§ Exercise directions
Please restate the listing below in full, word for word.

§ Dataset
=-=-=-=-=
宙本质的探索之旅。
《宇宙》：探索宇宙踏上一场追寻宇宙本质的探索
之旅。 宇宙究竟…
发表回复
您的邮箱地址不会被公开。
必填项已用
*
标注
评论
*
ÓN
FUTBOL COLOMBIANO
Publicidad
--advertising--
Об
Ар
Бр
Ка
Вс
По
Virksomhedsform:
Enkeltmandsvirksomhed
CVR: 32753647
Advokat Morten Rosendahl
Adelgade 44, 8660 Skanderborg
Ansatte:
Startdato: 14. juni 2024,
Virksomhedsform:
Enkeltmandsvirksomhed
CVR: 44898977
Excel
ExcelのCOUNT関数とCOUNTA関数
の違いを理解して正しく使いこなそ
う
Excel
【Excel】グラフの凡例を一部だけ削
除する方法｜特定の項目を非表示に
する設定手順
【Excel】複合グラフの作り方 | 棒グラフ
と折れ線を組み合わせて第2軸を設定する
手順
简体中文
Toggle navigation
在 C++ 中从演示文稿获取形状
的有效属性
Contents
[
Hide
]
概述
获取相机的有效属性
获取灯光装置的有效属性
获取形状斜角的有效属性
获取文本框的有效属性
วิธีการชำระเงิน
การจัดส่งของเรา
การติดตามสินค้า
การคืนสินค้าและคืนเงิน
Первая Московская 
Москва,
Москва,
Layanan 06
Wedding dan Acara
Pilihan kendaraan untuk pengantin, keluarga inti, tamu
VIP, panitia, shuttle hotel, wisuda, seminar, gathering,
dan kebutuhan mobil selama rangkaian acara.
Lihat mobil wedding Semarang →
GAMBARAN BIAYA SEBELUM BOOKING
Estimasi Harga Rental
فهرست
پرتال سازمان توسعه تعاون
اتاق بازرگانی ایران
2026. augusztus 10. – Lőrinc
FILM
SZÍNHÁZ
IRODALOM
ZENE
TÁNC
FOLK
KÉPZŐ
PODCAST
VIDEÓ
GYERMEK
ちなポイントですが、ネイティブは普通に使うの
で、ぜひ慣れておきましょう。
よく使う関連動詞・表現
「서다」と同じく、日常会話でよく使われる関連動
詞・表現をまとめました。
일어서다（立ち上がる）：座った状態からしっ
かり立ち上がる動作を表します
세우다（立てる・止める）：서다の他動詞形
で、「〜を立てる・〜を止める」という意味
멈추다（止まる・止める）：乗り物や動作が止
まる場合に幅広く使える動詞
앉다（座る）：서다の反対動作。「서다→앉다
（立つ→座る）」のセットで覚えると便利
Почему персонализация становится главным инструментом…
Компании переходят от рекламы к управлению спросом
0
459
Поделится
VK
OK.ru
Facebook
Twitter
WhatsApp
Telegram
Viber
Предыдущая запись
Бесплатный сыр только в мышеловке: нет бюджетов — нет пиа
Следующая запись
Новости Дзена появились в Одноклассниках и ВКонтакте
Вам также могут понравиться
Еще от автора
=-=-=-=-=
§ Task result
宙本质的探索之旅。
《宇宙》：探索宇宙踏上一场追寻宇宙本质的探索
之旅。 宇宙究竟…
发表回复
您的邮箱地址不会被公开。
必填项已用
*
标注
评论
*
ÓN
FUTBOL COLOMBIANO
Publicidad
--advertising--
Об
Ар
Бр
Ка
Вс
По
Virksomhedsform:
Enkeltmandsvirksomhed
CVR: 32753647
Advokat Morten Rosendahl
Adelgade 44, 8660 Skanderborg
Ansatte:
Startdato: 14. juni 2024,
Virksomhedsform:
Enkeltmandsvirksomhed
CVR: 44898977
Excel
ExcelのCOUNT関数とCOUNTA関数
の違いを理解して正しく使いこなそ
う
Excel
【Excel】グラフの凡例を一部だけ削
除する方法｜特定の項目を非表示に
する設定手順
【Excel】複合グラフの作り方 | 棒グラフ
と折れ線を組み合わせて第2軸を設定する
手順
简体中文
Toggle navigation
在 C++ 中从演示文稿获取形状
的有效属性
Contents
[
Hide
]
概述
获取相机的有效属性
获取灯光装置的有效属性
获取形状斜角的有效属性
获取文本框的有效属性
วิธีการชำระเงิน
การจัดส่งของเรา
การติดตามสินค้า
การคืนสินค้าและคืนเงิน
Первая Московская 
Москва,
Москва,
Layanan 06
Wedding dan Acara
Pilihan kendaraan untuk pengantin, keluarga inti, tamu
VIP, panitia, shuttle hotel, wisuda, seminar, gathering,
dan kebutuhan mobil selama rangkaian acara.
Lihat mobil wedding Semarang →
GAMBARAN BIAYA SEBELUM BOOKING
Estimasi Harga Rental
فهرست
پرتال سازمان توسعه تعاون
اتاق بازرگانی ایران
2026. augusztus 10. – Lőrinc
FILM
SZÍNHÁZ
IRODALOM
ZENE
TÁNC
FOLK
KÉPZŐ
PODCAST
VIDEÓ
GYERMEK
ちなポイントですが、ネイティブは普通に使うの
で、ぜひ慣れておきましょう。
よく使う関連動詞・表現
「서다」と同じく、日常会話でよく使われる関連動
詞・表現をまとめました。
일어서다（立ち上がる）：座った状態からしっ
かり立ち上がる動作を表します
세우다（立てる・止める）：서다の他動詞形
で、「〜を立てる・〜を止める」という意味
멈추다（止まる・止める）：乗り物や動作が止
まる場合に幅広く使える動詞
앉다（座る）：서다の反対動作。「서다→앉다
（立つ→座る）」のセットで覚えると便利
Почему персонализация становится главным инструментом…
Компании переходят от рекламы к управлению спросом
0
459
Поделится
VK
OK.ru
Facebook
Twitter
WhatsApp
Telegram
Viber
Предыдущая запись
Бесплатный сыр только в мышеловке: нет бюджетов — нет пиа
Следующая запись
Новости Дзена появились в Одноклассниках и ВКонтакте
Вам также могут понравиться
Еще от автора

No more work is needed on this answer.